上写真=記念すべき代表初ゴールを決め、チームメイトに祝福される木下桃香(写真◎Getty Images)
■2021年6月13日 MS&ADカップ2021(@カンセキ/観衆3,890人)
日本女子 5-1 メキシコ女子
得点:(日)岩渕真奈、田中美南、籾木結花、木下桃香、遠藤純
(メ)アリソン・ゴンサレス
「自分にはシュートの威力があまりないぶん…」
メキシコ戦に臨むなでしこジャパンのメンバー表に、一人だけ10代の選手の名が刻まれていた。2003年生まれ、18歳の木下桃香はベンチで前半戦を見守り、58分に籾木結花と交代してピッチに入った。3日前のウクライナ戦で出番のなかった背番号13は、右サイドハーフのポジションで輝きを放った。

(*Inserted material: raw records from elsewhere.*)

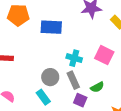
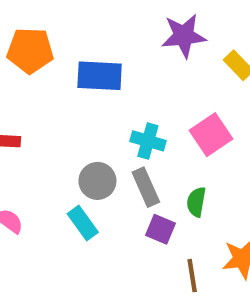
pink square: (104, 55) -> (211, 135), turned 30
green semicircle: (97, 87) -> (196, 202), turned 128

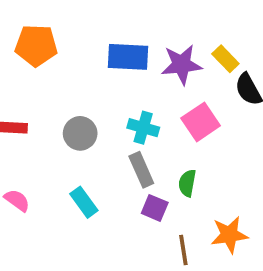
purple star: (184, 36) -> (181, 65), moved
blue rectangle: (100, 76) -> (128, 57), moved
gray circle: (97, 181) -> (80, 133), moved

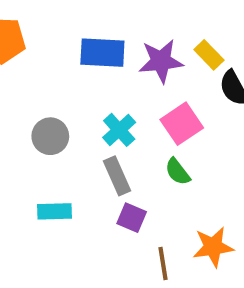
cyan cross: (143, 128) -> (119, 130), turned 32
green semicircle: (187, 183) -> (178, 172), moved, turned -48
cyan rectangle: (84, 202) -> (54, 211), turned -56

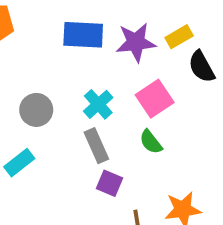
yellow rectangle: (209, 55) -> (179, 37), turned -76
cyan rectangle: (54, 211) -> (19, 163), moved, turned -36

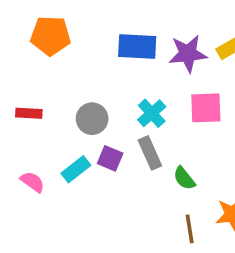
pink square: (155, 99) -> (206, 108), turned 32
green semicircle: (151, 142) -> (184, 178), moved
purple square: (110, 183) -> (110, 158), moved

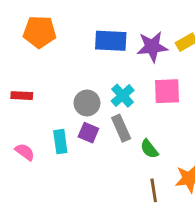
gray circle: (92, 119) -> (87, 103), moved
cyan rectangle: (76, 169) -> (60, 142), turned -60

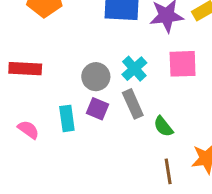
red rectangle: (22, 96) -> (25, 69), size x1.4

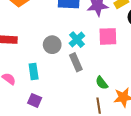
purple square: (97, 109) -> (35, 100), moved
green semicircle: (163, 126) -> (102, 83), moved

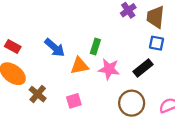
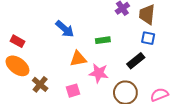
green rectangle: (95, 46) -> (103, 40), moved, turned 64
blue arrow: (55, 48) -> (65, 29), moved
pink star: (109, 69) -> (99, 73), moved

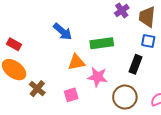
green rectangle: (103, 40) -> (102, 43), size x1.5
black rectangle: (136, 61) -> (135, 64), turned -30

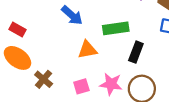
black rectangle: (135, 64) -> (136, 52), moved
pink star: (97, 77) -> (111, 84), moved

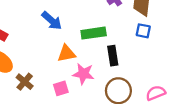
black rectangle: (136, 52) -> (113, 56), turned -30
pink star: (111, 84) -> (83, 74), moved

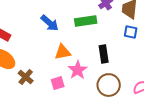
green rectangle: (94, 33) -> (86, 21), moved
pink star: (83, 74) -> (78, 70), turned 30

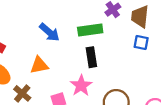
orange triangle: (63, 52) -> (39, 65), moved
black rectangle: (104, 54) -> (91, 57), moved

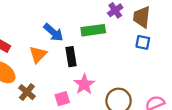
black rectangle: (91, 57) -> (71, 57), moved
orange triangle: (39, 65) -> (38, 54), moved, turned -36

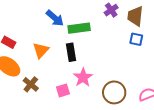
green rectangle: (93, 30) -> (79, 28), moved
blue arrow: (53, 32) -> (55, 18), moved

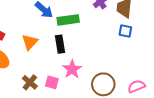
brown cross: (31, 84) -> (30, 82), moved
pink square: (63, 90) -> (52, 82), turned 32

その才能がさん然と光を放ったのは74分。「絶対にクロスを上げてくれる」と左サイドでドリブルを仕掛ける遠藤純の動きを見ながらゴール前にポジションを取り、転がってきたボールを左足で止めて、最後は右足のインサイドキックで寄ってきた相手DFの股を抜き、ゴールネットを揺らした。

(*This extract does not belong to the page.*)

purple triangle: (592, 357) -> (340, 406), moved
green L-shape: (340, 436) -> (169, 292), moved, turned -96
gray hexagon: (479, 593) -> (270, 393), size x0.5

「自分にはシュートの威力があまりないぶん、普段から(相手の)股を抜いて、キーパーの逆を突くことを意識してやっています。練習通り、しっかり(相手DFの)股を狙ってゴールを決められてよかったです」
なでしこジャパンでの出場3試合目にして、まさに“ゴールへのパス”のようなシュートで初ゴールを挙げた。「実力不足のところがあるので、もっといろいろな経験をして、吸収して成長していけたら」と試合を通しての自身の出来には満足していないものの、「初ゴールを決められて素直にうれしい」と記念すべき1点を喜んだ。
自らの手で東京五輪への道を開く一戦で、「まずはサッカーを楽しむことが原点だと思うので、そこに立ち返って、そこまで気負うことなくリラックスして(試合に)入れました」と、その年齢を感じさせないメンタリティーを示した。なでしこジャパンの新星が、メダル獲得へのヒロインの座に名乗りを上げた。